Some teachers appear to be larger than life, influencing successive generations of students with displays of erudition, inspiration, and a dash of drama. Professor Donald Kagan of Yale University is one of those teachers, and he delivered a lecture to the entire nation on May 12 as he presented the 2005 Jefferson Lecture in the Humanities.
Sponsored by the National Endowment for the Humanities, the Jefferson Lectures are the nation's top prize in the humanities, and the list of previous lecturers makes this point clear. At the same time, like virtually everything said or done in Washington, the lectures carry a political dimension as well. Professor Kagan's lecture, "In Defense of History," was indeed a bold defense of history, delivered in the face of postmodern critics, deconstructionists, and cultural relativists.
Born in Lithuania in 1932, Kagan has taught at Yale since 1969. President George W. Bush presented him with a National Humanities Medal in 2002--a signal achievement for a man who was the first in his family to attend college.

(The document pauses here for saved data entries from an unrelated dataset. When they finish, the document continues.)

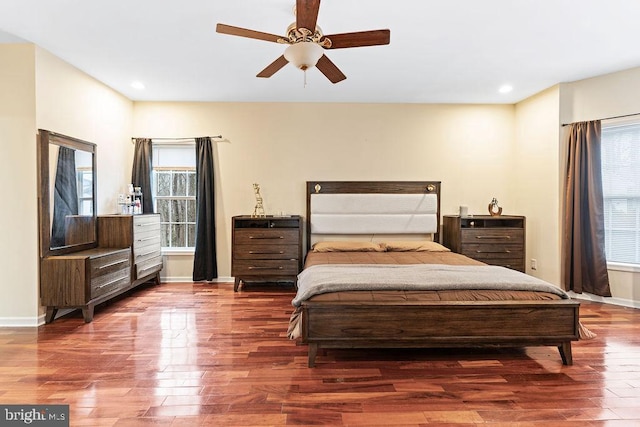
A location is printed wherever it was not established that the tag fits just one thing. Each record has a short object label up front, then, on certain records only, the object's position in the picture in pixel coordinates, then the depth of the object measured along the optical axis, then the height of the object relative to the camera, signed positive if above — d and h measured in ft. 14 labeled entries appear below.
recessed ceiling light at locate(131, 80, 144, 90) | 14.94 +5.30
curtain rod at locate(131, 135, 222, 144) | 17.54 +3.50
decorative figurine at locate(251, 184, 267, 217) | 17.39 +0.34
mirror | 11.60 +0.64
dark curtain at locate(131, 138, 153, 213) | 17.30 +2.03
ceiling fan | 7.91 +3.92
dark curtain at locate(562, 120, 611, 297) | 13.97 -0.22
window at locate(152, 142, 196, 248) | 18.02 +0.97
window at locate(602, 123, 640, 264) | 13.76 +0.72
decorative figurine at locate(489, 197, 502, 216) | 17.26 +0.04
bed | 8.53 -2.38
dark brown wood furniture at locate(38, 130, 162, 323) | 11.58 -1.29
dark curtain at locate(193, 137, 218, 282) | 17.17 -0.27
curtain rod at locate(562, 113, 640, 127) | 13.37 +3.49
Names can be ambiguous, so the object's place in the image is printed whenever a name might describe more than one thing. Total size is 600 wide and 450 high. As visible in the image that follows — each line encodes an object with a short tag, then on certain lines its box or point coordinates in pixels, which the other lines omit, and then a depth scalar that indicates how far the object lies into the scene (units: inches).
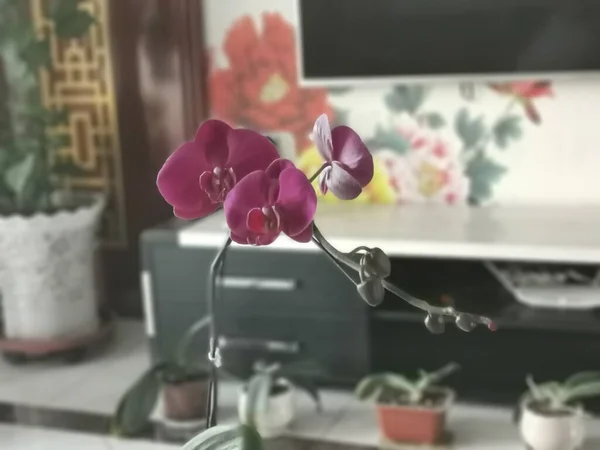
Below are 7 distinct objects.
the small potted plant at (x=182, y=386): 78.5
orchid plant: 25.1
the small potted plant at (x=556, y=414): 67.9
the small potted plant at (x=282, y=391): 76.1
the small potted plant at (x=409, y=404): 72.7
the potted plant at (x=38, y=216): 91.2
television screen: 81.4
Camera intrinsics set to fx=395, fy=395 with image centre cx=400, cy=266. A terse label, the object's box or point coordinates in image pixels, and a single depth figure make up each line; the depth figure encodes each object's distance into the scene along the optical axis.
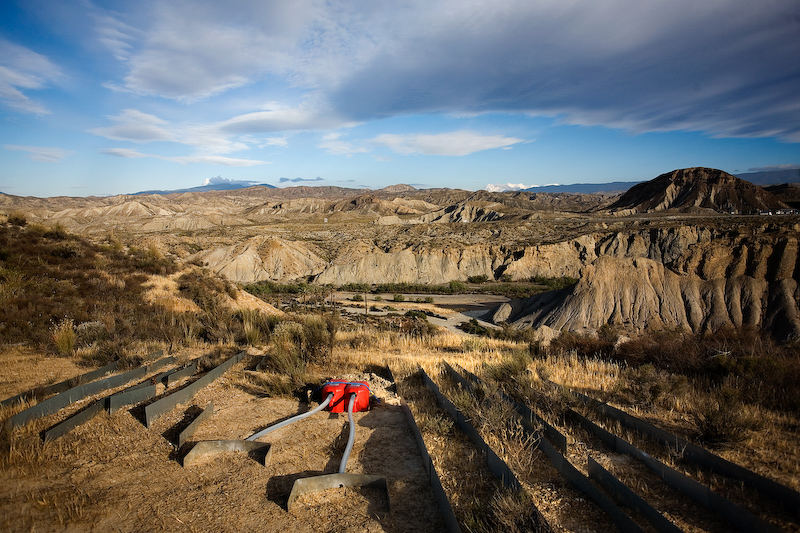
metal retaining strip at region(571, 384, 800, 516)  2.81
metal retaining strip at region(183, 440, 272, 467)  3.99
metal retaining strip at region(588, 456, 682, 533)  2.65
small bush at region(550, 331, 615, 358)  9.12
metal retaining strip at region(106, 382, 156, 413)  5.15
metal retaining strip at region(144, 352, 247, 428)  4.88
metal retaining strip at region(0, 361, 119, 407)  5.10
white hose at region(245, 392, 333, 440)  4.52
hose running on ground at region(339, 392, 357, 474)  3.81
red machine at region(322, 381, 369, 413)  5.49
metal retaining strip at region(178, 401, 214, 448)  4.35
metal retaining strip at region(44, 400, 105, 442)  4.28
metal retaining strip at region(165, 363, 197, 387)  6.22
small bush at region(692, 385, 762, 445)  3.88
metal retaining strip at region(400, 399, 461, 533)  2.96
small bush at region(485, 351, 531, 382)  6.54
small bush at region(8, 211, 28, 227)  16.33
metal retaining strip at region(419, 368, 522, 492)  3.28
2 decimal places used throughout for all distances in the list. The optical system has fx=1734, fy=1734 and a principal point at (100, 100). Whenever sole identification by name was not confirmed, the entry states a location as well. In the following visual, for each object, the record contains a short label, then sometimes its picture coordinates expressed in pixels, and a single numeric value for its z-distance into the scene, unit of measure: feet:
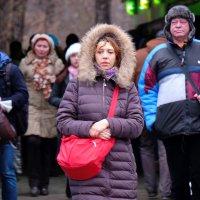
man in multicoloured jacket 50.44
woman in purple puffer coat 43.63
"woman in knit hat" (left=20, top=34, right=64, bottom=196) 72.21
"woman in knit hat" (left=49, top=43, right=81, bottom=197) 69.12
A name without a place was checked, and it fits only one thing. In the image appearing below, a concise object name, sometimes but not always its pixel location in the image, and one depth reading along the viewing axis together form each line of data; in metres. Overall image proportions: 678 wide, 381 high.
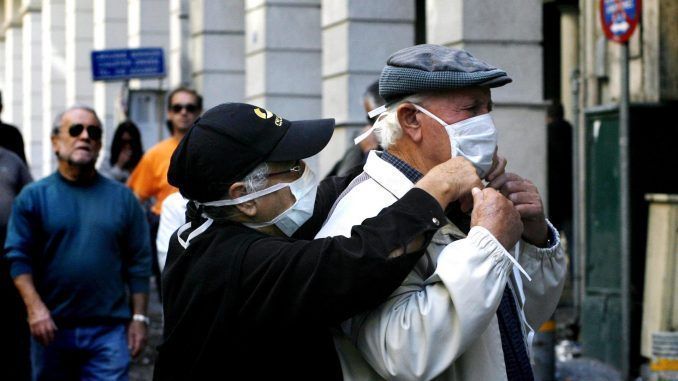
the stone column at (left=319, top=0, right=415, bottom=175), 13.47
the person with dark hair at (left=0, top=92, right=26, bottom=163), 8.60
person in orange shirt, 9.26
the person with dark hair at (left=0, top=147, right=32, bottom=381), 7.64
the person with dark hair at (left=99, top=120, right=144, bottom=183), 13.73
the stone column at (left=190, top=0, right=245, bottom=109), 18.80
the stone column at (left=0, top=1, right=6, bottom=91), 47.47
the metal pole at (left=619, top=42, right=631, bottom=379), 8.67
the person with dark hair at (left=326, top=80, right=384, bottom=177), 8.28
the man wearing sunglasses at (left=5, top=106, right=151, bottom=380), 7.01
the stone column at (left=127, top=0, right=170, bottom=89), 24.30
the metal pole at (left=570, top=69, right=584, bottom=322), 12.29
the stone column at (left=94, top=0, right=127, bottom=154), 27.89
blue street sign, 20.33
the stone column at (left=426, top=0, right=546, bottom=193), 10.34
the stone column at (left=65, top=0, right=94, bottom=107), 32.66
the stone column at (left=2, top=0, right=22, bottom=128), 43.59
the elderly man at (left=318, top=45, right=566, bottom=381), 3.33
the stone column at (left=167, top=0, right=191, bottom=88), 20.52
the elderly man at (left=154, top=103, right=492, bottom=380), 3.32
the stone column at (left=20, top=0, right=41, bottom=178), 39.53
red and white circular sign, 8.77
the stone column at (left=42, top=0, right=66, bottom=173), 36.25
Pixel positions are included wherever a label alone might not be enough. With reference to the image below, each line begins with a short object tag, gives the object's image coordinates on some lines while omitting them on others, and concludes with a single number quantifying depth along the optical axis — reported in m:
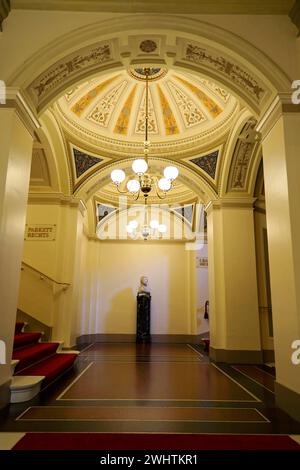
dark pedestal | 10.66
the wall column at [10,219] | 3.31
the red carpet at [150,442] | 2.42
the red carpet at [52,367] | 4.30
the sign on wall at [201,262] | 11.03
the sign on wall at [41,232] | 7.24
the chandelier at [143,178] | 5.22
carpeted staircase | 3.60
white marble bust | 11.05
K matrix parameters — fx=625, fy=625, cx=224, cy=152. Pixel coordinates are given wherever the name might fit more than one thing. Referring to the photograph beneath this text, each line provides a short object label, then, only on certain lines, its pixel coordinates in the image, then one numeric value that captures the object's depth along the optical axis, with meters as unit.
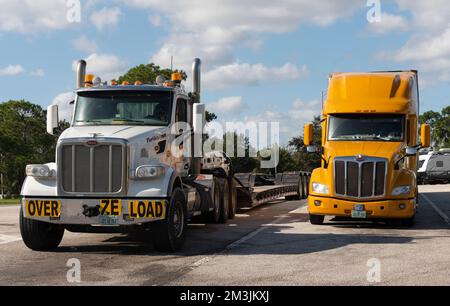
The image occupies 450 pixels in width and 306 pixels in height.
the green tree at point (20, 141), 64.00
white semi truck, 9.66
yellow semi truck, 13.68
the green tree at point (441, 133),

Kagan is best known for his work on the Peloponnesian War and the history of classical civilizations. In his view, history is more than an interesting story or a battleground for competing ideologies--it is the ground from which we understand the present by understanding the past.
"Without history, we are the prisoners of the accident of where and when we were born," Kagan has said. The study of history allows living persons to learn from those long dead and, by extension, to emulate their successes and avoid their failures.
This view of history is under assault in today's academy--and particularly among the academic elites. For most of the last two decades, history departments have been hiring faculty members who, by and large, believe that no objective account of history exists, and thus that history is nothing more than a realm of competing ideologies and inconclusive debates.
In his Jefferson lecture, Kagan presented a bold defense of history--and the humanities--against the claims of the postmodernists.
"I come as a defender of the faith, of the humanities as they were understood ever since the invention of the concept many centuries ago," Kagan announced. Without embarrassment, he cited the Renaissance humanist Pietro Paolo Vergerio, who argued that the humanities--the traditional liberal arts--represent "that education which calls forth, trains and develops those highest gifts of body and mind which ennoble men and which are rightly judged to rank next in dignity to virtue only, for to a vulgar temper, gain and pleasure are the one existence, to a lofty nature, moral worth and fame."
That quotation from Vergerio announced that Kagan is determined to defend a hierarchy of values as learned from the ancients and understood by the study of history. The liberal arts were intended to train the intellect, in order "to produce an intrinsic pleasure and satisfaction" that would also benefit the larger community. This education is intensely moral, Kagan understands, intended to train the educated individual to be eloquent and wise and "to know what is good and to practice virtue, both in private and public life."